Wer hat eigent­lich gesagt, dass Borussia Dort­mund ein Men­ta­li­täts­pro­blem hat? Hat doch allein dieser Verein – ins­be­son­dere seine Stürmer Götze und Reus – am letzten Wochen­ende ver­hin­dert, dass die Bun­des­liga einen his­to­ri­schen Durch­marsch der Aus­wärts­teams erlebt. Beide trafen ins Tor, wodurch die Dort­munder dem SV Werder mit Ach und Krach ein 2:2 abtrotzten.

Vorbei war es mit dem schönen Gäste-Sweep, doch auch so hat die deut­sche Eli­te­klasse einen Spieltag wie den letzten noch nie erlebt: acht Aus­wärts­siegen steht ein mick­riges Remis gegen­über, was im Übrigen auch keine vor­über­ge­hende sta­tis­ti­sche Schrulle ist, son­dern ein Trend der aktu­ellen Saison. Die Bilanz nach sechs Spiel­tagen: 20 Heim­siege, 11 Unent­schieden und 23 Aus­wärts­siege. So dass man sich all­mäh­lich fragen muss: Was wurde eigent­lich aus dem guten alten Heim­vor­teil?

Angst essen Seele auf

Früher war ein durch­schnitt­li­cher Bun­des­li­gist glück­lich und zufrieden, wenn ihm drei oder vier Aus­wärts­siege in der Saison gelangen, und selbst die Spieler des großen FC Bayern bekamen vor Angst ner­vösen Stuhl­gang, wenn sie zum Bei­spiel auf den Lau­terer Bet­zen­berg mussten. Weil sie wussten, dort gibt’s auf die Kno­chen, und beim Ein­wurf sto­chern die Rentner durch den Zaun mit ihren Spa­zier­stö­cken nach dir. Ob das alles dann tat­säch­lich immer so kam, war im Grunde irrele­vant, allein die Pro­jek­tion war genug, denn bereits Rainer Werner Fass­binder wusste: Angst essen Seele auf.

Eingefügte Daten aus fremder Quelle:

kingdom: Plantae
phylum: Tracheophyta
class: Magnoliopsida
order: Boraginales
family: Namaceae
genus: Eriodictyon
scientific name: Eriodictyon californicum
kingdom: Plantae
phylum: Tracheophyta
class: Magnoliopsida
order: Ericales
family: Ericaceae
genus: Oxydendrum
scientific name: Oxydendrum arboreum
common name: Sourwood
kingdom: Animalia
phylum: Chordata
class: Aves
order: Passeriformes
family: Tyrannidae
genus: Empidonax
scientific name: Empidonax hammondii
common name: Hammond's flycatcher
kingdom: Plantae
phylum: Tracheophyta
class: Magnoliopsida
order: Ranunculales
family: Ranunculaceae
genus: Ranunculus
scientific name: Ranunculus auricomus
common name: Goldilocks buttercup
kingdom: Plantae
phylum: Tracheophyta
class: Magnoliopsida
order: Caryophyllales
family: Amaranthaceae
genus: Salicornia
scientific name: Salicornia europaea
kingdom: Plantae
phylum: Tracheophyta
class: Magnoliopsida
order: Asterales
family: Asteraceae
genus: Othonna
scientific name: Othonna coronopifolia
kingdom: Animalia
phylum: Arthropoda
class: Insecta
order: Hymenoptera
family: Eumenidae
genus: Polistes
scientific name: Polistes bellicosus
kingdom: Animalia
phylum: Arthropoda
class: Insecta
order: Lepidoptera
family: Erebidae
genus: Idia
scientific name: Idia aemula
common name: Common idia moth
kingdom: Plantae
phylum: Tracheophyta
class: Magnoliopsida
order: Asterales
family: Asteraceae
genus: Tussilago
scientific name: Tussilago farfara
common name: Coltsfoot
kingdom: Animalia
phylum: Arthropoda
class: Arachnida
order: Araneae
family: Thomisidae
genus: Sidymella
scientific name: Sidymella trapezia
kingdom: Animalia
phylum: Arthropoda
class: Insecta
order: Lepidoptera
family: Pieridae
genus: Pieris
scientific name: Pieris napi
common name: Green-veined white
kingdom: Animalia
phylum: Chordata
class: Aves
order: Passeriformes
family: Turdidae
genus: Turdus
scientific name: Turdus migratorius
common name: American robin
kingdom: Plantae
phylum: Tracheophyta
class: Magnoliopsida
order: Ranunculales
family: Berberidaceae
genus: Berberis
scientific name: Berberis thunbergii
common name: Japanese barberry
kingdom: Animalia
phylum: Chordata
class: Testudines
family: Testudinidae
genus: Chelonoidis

Und heute? Die Sta­dien sind eher kom­for­tabel als ang­st­ein­flö­ßend, die Rentner von einst betrachten schon lange die Radies­chen von unten und der all­ge­gen­wär­tige Ultra­ge­sang ist eher dazu geeignet, das eigene Team ein­zu­schlä­fern als den Gegner das Fürchten zu lehren. Hinzu kommt, dass die meisten Mann­schaften lieber abwarten und umschalten, als selbst das Spiel zu machen, was in fremden Sta­dien tat­säch­lich leichter umsetzbar ist, weil im eigenen das Publikum bei­zeiten zu murren beginnt.

Einmal ent­zau­bert, ist der Tur­naround nur schwer zu schaffen

Schlechte Zeiten also für den Heim­vor­teil, den man getrost auf die Liste bedrohter Fuß­ball­kul­tur­phä­no­mene setzen kann, denn mit ihm ist es wie mit der SPD: einmal ent­zau­bert, ist der Tur­naround nur noch schwer zu schaffen. Dabei machen sich die Men­schen gar nicht bewusst, wie viel ärmer das Leben in Deutsch­land sein wird, ohne die Sozi­al­de­mo­kratie ebenso wie ohne den Heim­vor­teil.

Okay, die Par­tei­po­litik lassen wir jetzt mal außen vor, doch man stelle sich bitte vor, welche Folgen die Umkeh­rung der tra­di­tio­nellen sta­tis­ti­schen Statik hätte, wonach Heim­siege die Regel und Aus­wärts­siege die Aus­nahme sind. Wer ginge denn noch ins Sta­dion, wenn er wüsste, dass das hei­mi­sche Team in zwei von drei Fällen auf die Mütze bekommt? Wer würde sich gar eine Dau­er­karte kaufen, es sei denn, er oder sie wären von maso­chis­ti­schem Gemüt? Die Gefahren, die sich daraus für den deut­schen Fuß­ball ergeben, sind nicht hoch genug ein­zu­schätzen. 

Was jetzt noch hilft, ist allen­falls eine Renais­sance des guten alten Heim­schieds­rich­ters, am besten mit Unter­stüt­zung einer noch zu ent­wi­ckelnden, streng gäs­te­feind­li­chen Video­technik. Und natür­lich braucht es mutige Männer wie Mario Götze und Marco Reus, die sich dem Trend ent­ge­gen­stellen. Echte Men­ta­li­täts­monster eben.